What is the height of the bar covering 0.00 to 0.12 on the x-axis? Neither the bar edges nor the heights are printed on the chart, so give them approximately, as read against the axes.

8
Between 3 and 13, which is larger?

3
--
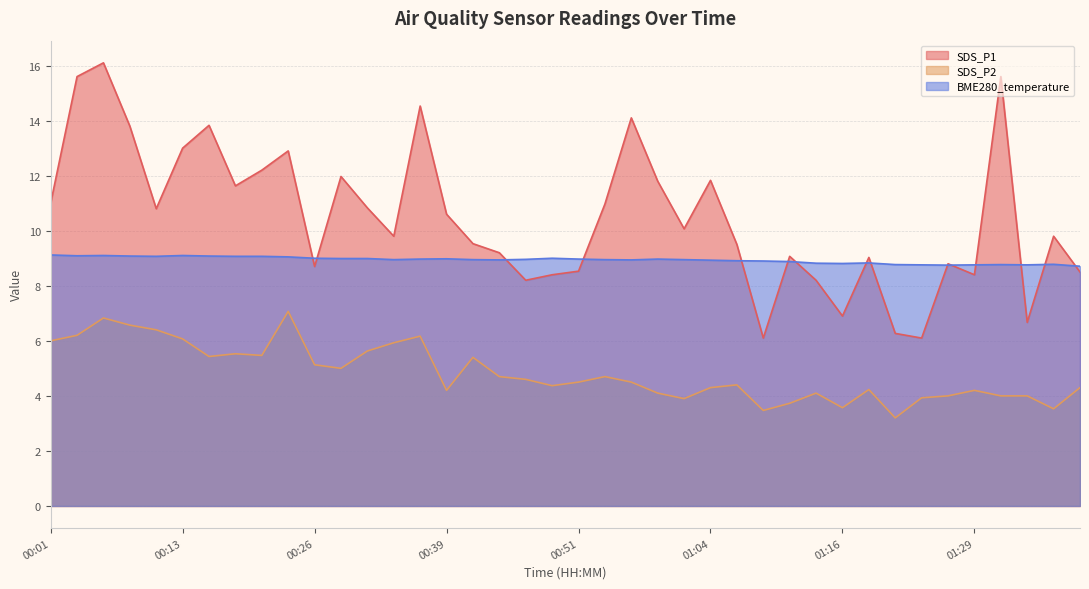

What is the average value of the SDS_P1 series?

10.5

### [What this task involves]
Retype the material above from the line containing "What is the height" through the line containing "Between 3 and 13, which is larger?", both lines included, character for character.

### [Result for this exercise]
What is the height of the bar covering 0.00 to 0.12 on the x-axis? Neither the bar edges nor the heights are printed on the chart, so give them approximately, as read against the axes.

8
Between 3 and 13, which is larger?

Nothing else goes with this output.